Extrait du texte

= = = = =

CE, 5 juillet 2010, n° 308564, Syndicat national des agences de voyage (Il résulte des dispositions de l'article L1521-1 du code général des collectivités territoriales (CGCT) que les sociétés d'économie mixte locales peuvent légalement exercer, outre des activités d'aménagement, de construction ou de gestion de services publics, toute activité économique sur un marché concurrentiel pourvu qu'elle réponde à un intérêt général. Si un tel intérêt général peut résulter de la carence ou de l'insuffisance de l'initiative des entreprises détenues majoritairement ou exclusivement par des personnes privées, une telle carence ou une telle insuffisance ne saurait être regardée comme une condition nécessaire de l'intervention d'une société d'économie mixte (SEM) sur un marché. Il y a seulement lieu de rechercher si les activités en cause présentent un intérêt public suffisant. Aux termes de ce même Article L1521-1, lorsque l'objet d'une SEM locale inclut plusieurs activités, celles-ci doivent être complémentaires. SEM locale exerçant une activité principale de gestion d'un centre des congrès et d'organisation de manifestations dans ce centre).

= = = = =

Consignes de travail
a) Mettez en anglais cette phrase de l'extrait sur les sociétés d'économie mixte : « Il y a seulement lieu de rechercher si les activités en cause présentent un intérêt public suffisant. »
b) Reprenez l'extrait sur les sociétés d'économie mixte là où il s'arrête et écrivez-en la suite.
Le listing ci-après est un document à part, sans lien avec l'extrait sur les sociétés d'économie mixte.

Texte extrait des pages
= = = = =

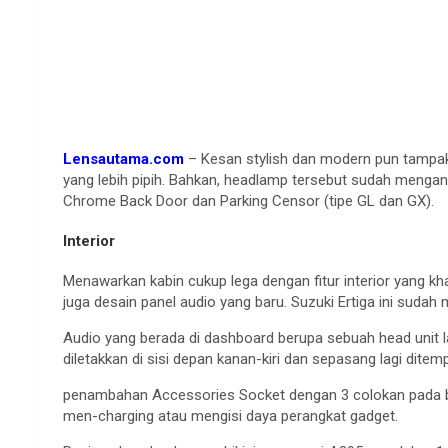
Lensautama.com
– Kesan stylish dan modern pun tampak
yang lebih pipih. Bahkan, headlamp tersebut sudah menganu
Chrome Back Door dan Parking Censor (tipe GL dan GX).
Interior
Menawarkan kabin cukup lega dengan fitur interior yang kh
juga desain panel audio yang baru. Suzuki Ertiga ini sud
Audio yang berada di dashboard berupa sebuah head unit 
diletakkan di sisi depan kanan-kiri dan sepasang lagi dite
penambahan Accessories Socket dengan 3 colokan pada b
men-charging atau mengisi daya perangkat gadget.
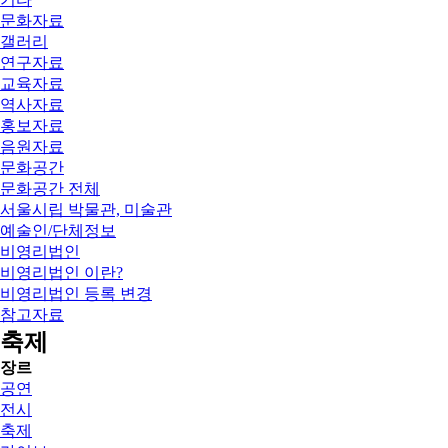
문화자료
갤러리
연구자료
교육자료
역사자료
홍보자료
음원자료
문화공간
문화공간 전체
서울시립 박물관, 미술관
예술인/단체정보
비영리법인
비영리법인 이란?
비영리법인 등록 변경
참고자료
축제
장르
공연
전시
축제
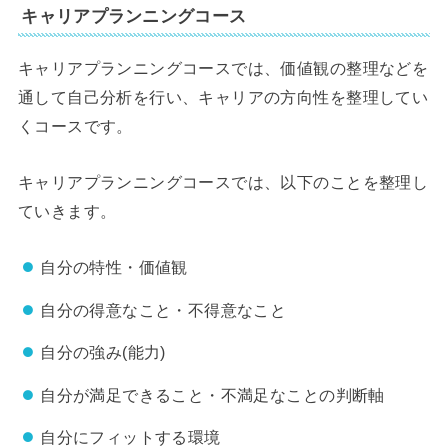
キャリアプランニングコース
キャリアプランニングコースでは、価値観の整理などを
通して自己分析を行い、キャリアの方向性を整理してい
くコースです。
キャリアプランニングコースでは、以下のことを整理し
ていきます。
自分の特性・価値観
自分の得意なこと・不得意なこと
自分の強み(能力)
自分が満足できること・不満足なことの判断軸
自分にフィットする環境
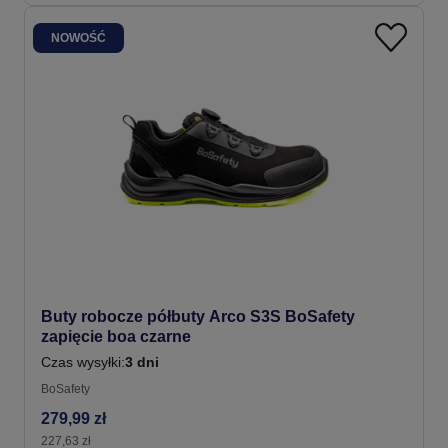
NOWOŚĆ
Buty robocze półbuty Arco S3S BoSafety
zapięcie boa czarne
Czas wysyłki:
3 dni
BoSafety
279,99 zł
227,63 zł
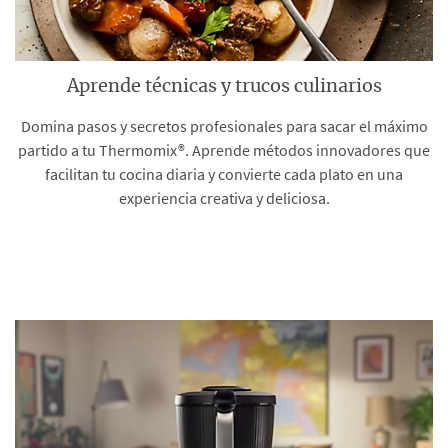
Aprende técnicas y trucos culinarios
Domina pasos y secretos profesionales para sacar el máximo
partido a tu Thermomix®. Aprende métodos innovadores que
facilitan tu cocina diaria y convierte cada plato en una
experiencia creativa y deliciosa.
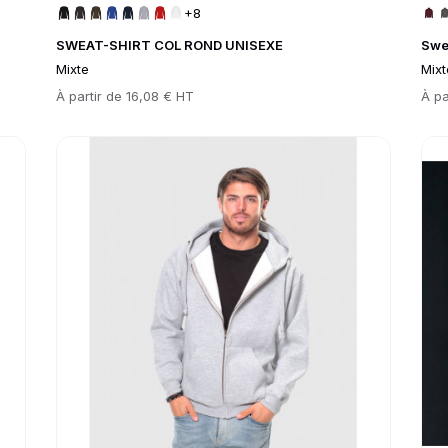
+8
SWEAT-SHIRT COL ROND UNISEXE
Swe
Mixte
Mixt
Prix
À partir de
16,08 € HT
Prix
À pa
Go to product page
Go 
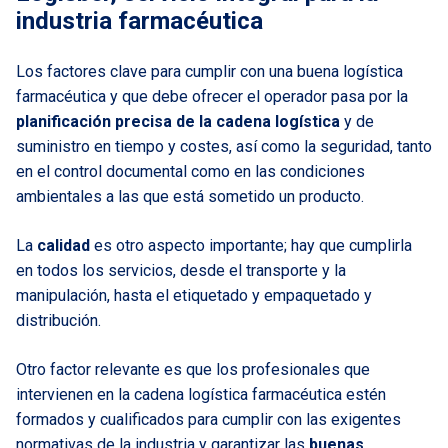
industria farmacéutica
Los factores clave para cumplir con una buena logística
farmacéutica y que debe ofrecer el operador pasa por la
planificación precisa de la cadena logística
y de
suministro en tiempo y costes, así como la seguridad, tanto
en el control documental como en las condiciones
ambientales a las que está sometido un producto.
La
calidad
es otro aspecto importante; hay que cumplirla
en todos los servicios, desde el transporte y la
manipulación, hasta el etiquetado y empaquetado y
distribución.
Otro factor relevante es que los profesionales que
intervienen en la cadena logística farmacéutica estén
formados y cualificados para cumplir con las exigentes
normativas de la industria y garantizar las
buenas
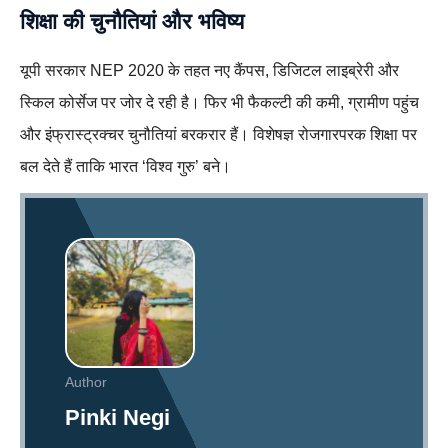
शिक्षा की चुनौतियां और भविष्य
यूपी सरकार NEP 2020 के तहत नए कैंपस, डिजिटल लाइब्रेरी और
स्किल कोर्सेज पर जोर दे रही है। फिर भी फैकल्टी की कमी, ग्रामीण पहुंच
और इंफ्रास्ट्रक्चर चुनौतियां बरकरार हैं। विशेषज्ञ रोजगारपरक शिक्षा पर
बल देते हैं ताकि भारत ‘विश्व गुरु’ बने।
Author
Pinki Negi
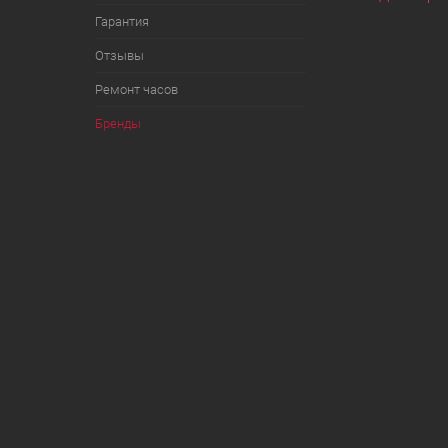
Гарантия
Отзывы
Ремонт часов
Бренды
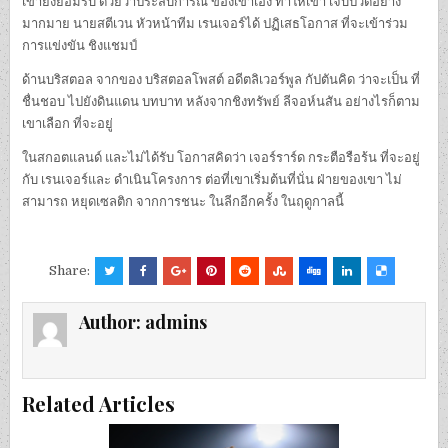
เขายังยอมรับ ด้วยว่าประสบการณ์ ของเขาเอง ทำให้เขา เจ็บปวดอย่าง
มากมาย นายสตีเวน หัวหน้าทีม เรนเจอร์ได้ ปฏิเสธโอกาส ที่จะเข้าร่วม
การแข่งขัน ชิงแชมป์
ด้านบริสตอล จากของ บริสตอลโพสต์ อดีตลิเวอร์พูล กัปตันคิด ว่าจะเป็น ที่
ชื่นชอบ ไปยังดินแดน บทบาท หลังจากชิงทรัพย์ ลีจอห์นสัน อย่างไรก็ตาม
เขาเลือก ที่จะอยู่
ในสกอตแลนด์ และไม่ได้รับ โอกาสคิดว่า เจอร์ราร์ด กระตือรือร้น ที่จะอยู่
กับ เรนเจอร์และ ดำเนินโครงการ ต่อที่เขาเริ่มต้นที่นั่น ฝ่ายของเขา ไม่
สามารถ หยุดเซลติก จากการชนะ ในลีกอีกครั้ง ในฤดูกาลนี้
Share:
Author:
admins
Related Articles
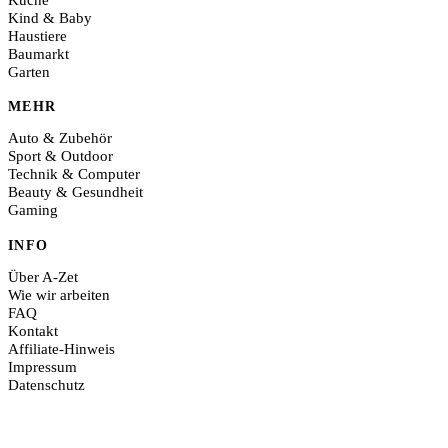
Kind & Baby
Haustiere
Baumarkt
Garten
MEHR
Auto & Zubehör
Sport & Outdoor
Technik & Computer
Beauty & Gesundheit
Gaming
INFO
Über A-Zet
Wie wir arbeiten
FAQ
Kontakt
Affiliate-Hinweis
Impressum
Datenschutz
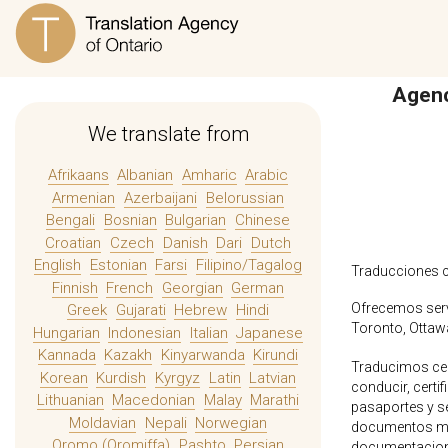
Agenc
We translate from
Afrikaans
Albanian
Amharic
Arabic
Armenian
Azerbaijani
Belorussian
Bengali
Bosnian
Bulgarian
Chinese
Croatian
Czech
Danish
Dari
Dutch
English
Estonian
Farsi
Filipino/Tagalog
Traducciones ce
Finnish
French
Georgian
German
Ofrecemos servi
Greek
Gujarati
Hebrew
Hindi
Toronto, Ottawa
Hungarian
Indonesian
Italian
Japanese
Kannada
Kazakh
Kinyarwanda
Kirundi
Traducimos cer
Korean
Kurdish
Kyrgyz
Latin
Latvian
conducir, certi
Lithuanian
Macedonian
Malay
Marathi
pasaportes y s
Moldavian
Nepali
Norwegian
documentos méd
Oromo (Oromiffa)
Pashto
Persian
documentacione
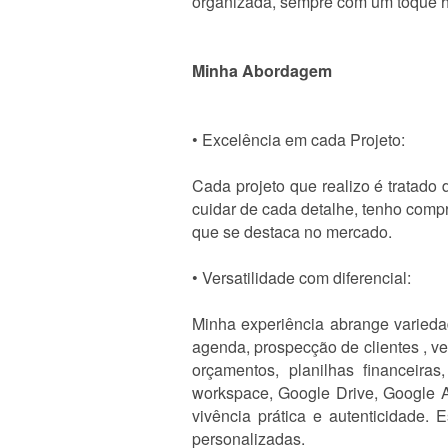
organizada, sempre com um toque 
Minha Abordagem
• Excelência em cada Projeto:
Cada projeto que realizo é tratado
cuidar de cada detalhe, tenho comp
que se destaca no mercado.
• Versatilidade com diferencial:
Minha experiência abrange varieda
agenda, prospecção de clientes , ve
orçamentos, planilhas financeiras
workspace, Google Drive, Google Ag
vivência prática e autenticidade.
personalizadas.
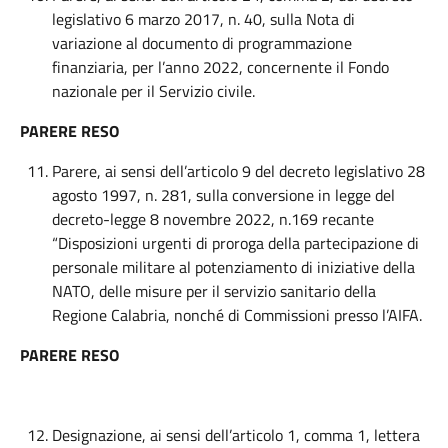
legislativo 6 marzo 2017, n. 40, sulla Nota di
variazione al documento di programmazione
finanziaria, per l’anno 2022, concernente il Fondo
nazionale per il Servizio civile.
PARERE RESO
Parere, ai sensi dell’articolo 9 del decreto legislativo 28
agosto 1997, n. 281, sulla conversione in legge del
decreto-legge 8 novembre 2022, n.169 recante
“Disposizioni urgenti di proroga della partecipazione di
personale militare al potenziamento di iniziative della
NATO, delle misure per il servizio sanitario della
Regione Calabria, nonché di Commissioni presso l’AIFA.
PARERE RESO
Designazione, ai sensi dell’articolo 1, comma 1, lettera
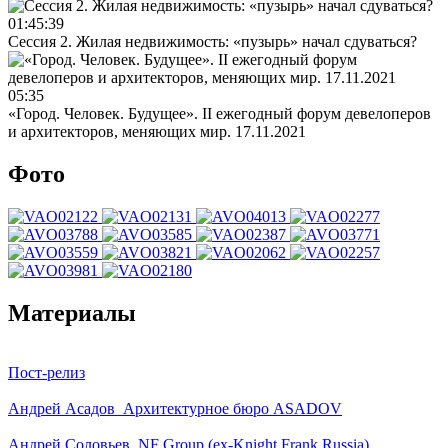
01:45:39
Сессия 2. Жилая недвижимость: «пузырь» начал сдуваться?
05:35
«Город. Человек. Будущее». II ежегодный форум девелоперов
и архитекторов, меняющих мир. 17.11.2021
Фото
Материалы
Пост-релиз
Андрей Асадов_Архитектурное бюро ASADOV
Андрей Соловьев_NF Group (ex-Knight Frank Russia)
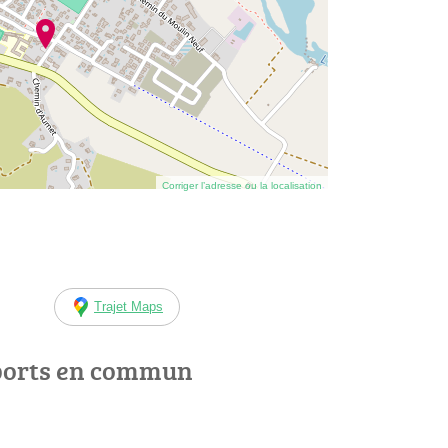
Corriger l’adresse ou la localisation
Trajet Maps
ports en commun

= = = = =

Réponses attendues
a) It is only necessary to determine whether the activities in question present a sufficient public interest.

b)
CE, 4 mars 2009, n° 300481, Syndicat national des industries d'information de santé (Les collectivités publiques peuvent recourir à leurs propres moyens pour assurer, dans le cadre de leurs compétences, les prestations répondant à leurs besoins et ne sont pas tenues de faire appel à des tiers, en particulier à des entreprises, en passant avec eux des marchés publics. Si plusieurs collectivités publiques décident d'accomplir en commun certaines tâches et de créer à cette fin, dans le respect des dispositions législatives et règlementaires qui leur sont applicables, un organisme dont l'objet est de leur fournir les prestations dont elles ont besoin, elles peuvent librement faire appel à celui-ci, sans avoir à le mettre en concurrence avec des opérateurs dans le cadre de la passation d'un marché public, dès lors qu'il leur consacre l'essentiel de son activité et qu'elles exercent conjointement sur lui un contrôle comparable à celui qu'elles exercent sur leurs propres services, un tel organisme ne pouvant en effet être regardé, alors, comme un opérateur sur un marché concurrentiel).

CE, 31 mai 2006, n°275531, Ordre des avocats au barreau de Paris (Pour intervenir sur un marché, les personnes publiques doivent, non seulement agir dans la limite de leurs compétences, mais également justifier d'un intérêt public, lequel peut résulter notamment de la carence de l'initiative privée ; qu'une fois admise dans son principe, une telle intervention ne doit pas se réaliser suivant des modalités telles qu'en raison de la situation particulière dans laquelle se trouverait cette personne publique par rapport aux autres opérateurs agissant sur le même marché, elle fausserait le libre jeu de la concurrence sur celui-ci).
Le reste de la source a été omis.